◆ **DATASET RECORDS**:
== Segment start ==

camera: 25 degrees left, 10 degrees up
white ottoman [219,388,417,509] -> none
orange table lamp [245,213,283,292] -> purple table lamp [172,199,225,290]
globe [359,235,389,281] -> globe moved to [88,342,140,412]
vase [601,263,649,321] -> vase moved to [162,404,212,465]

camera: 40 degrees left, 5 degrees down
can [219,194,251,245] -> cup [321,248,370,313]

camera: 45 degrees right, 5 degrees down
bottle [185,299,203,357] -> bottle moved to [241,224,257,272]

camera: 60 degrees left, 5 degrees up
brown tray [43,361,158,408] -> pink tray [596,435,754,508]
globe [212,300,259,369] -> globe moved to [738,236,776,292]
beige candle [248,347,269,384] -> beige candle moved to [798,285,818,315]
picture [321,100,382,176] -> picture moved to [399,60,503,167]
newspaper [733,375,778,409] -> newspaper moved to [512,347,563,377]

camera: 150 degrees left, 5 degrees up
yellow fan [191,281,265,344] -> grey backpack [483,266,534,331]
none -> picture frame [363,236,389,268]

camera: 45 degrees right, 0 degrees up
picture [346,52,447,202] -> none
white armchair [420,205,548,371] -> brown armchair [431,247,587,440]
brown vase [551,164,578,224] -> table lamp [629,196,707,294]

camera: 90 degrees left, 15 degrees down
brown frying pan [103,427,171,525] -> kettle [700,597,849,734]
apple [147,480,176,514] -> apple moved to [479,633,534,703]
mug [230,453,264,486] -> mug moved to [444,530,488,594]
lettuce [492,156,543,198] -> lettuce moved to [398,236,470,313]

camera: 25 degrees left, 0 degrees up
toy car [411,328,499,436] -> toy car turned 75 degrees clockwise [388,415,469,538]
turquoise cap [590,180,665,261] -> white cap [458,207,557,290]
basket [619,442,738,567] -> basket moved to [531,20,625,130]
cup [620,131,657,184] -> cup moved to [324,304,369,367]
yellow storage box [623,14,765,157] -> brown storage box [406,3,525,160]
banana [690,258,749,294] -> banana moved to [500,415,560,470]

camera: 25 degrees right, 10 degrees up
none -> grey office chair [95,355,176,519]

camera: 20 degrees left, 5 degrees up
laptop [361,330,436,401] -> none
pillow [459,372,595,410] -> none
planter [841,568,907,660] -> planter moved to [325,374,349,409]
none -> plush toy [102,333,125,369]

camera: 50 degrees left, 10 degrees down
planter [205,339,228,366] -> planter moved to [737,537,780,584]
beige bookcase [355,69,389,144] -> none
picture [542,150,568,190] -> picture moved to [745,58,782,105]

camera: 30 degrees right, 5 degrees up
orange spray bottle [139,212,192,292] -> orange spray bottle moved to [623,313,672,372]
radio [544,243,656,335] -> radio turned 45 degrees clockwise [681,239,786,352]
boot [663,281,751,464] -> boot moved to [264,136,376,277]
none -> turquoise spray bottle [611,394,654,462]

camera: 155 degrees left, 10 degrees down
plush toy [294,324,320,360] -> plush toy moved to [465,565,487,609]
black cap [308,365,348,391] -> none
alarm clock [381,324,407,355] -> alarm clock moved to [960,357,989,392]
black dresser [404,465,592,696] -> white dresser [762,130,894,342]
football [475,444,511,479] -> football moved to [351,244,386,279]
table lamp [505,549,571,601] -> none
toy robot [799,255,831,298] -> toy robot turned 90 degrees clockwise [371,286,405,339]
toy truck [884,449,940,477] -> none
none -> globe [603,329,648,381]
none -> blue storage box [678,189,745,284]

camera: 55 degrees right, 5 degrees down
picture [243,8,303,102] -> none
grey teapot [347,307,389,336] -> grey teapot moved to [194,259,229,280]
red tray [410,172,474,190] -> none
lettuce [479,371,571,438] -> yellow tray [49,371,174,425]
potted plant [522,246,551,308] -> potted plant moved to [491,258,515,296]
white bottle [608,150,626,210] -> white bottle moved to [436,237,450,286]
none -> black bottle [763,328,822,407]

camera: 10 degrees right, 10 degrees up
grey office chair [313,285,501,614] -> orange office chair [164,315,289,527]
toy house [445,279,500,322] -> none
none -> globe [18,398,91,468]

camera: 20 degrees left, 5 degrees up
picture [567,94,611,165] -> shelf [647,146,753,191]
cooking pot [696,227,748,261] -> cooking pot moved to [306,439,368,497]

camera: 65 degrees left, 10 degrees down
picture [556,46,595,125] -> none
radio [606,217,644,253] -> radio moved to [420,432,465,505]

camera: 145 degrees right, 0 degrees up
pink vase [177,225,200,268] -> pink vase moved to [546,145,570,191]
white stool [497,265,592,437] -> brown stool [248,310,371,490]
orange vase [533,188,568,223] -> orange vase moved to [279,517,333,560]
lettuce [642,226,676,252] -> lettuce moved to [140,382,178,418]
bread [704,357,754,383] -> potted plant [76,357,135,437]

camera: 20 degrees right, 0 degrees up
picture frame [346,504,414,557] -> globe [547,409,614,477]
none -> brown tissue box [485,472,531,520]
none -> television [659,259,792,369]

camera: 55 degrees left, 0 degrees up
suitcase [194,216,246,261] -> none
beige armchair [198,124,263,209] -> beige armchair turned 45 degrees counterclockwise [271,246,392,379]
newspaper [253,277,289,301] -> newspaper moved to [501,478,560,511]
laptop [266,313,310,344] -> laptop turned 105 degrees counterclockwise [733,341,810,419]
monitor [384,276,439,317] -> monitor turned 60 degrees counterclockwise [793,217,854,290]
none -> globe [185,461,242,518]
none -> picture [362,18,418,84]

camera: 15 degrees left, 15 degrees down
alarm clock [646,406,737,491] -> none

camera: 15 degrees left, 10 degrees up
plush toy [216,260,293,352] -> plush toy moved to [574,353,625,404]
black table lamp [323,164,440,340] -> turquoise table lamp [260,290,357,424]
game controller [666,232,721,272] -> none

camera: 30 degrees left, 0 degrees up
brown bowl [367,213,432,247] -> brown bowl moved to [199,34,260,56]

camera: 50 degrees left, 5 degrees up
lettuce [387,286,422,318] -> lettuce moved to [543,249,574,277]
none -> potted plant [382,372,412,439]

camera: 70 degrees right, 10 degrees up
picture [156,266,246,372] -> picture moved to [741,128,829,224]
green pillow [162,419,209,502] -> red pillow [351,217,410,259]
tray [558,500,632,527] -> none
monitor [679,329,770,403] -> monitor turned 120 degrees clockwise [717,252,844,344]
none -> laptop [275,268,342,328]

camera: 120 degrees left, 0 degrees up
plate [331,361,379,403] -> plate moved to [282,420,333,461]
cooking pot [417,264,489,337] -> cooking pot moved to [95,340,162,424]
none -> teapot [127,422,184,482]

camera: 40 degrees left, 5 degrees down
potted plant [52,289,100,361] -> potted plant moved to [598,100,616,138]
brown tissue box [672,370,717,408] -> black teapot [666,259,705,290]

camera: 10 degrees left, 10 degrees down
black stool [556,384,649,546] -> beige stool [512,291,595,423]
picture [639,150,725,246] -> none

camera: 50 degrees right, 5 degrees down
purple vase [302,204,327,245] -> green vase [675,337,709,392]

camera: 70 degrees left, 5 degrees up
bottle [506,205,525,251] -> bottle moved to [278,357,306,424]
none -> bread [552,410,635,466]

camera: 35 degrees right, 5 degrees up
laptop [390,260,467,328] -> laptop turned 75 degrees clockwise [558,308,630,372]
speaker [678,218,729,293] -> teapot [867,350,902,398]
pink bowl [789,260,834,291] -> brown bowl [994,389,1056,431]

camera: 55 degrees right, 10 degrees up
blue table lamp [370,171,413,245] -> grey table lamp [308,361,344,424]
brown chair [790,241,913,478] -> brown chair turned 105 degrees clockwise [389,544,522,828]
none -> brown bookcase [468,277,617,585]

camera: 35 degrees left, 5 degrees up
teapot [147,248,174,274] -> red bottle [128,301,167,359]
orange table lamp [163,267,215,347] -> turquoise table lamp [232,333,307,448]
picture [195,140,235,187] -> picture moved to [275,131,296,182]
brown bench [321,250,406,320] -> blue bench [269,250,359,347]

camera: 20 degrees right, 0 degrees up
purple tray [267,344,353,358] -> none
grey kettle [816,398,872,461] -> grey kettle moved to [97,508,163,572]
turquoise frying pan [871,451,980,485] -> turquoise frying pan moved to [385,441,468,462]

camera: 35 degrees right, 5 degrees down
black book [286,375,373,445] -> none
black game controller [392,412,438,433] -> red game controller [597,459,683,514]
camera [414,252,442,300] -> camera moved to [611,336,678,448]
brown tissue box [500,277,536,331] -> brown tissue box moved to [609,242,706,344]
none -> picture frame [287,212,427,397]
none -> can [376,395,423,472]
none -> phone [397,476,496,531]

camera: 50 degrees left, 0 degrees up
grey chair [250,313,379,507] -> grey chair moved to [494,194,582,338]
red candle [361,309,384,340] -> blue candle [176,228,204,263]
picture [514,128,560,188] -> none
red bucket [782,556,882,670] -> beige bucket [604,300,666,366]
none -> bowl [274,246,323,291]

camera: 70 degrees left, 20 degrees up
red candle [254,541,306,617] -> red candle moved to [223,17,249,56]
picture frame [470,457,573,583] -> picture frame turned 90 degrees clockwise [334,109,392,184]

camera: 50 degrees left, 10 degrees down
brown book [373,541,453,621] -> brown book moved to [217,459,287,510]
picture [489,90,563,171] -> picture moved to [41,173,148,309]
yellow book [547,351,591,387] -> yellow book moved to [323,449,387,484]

== Segment end ==

◆ **AIM OF THE TASK**:
Only the lines from the start of the material through the line containing "camera: 25 degrees right, 10 degrees up" should be repeated, and they should be repeated exactly.

◆ **TASK SOLUTION**:
camera: 25 degrees left, 10 degrees up
white ottoman [219,388,417,509] -> none
orange table lamp [245,213,283,292] -> purple table lamp [172,199,225,290]
globe [359,235,389,281] -> globe moved to [88,342,140,412]
vase [601,263,649,321] -> vase moved to [162,404,212,465]

camera: 40 degrees left, 5 degrees down
can [219,194,251,245] -> cup [321,248,370,313]

camera: 45 degrees right, 5 degrees down
bottle [185,299,203,357] -> bottle moved to [241,224,257,272]

camera: 60 degrees left, 5 degrees up
brown tray [43,361,158,408] -> pink tray [596,435,754,508]
globe [212,300,259,369] -> globe moved to [738,236,776,292]
beige candle [248,347,269,384] -> beige candle moved to [798,285,818,315]
picture [321,100,382,176] -> picture moved to [399,60,503,167]
newspaper [733,375,778,409] -> newspaper moved to [512,347,563,377]

camera: 150 degrees left, 5 degrees up
yellow fan [191,281,265,344] -> grey backpack [483,266,534,331]
none -> picture frame [363,236,389,268]

camera: 45 degrees right, 0 degrees up
picture [346,52,447,202] -> none
white armchair [420,205,548,371] -> brown armchair [431,247,587,440]
brown vase [551,164,578,224] -> table lamp [629,196,707,294]

camera: 90 degrees left, 15 degrees down
brown frying pan [103,427,171,525] -> kettle [700,597,849,734]
apple [147,480,176,514] -> apple moved to [479,633,534,703]
mug [230,453,264,486] -> mug moved to [444,530,488,594]
lettuce [492,156,543,198] -> lettuce moved to [398,236,470,313]

camera: 25 degrees left, 0 degrees up
toy car [411,328,499,436] -> toy car turned 75 degrees clockwise [388,415,469,538]
turquoise cap [590,180,665,261] -> white cap [458,207,557,290]
basket [619,442,738,567] -> basket moved to [531,20,625,130]
cup [620,131,657,184] -> cup moved to [324,304,369,367]
yellow storage box [623,14,765,157] -> brown storage box [406,3,525,160]
banana [690,258,749,294] -> banana moved to [500,415,560,470]

camera: 25 degrees right, 10 degrees up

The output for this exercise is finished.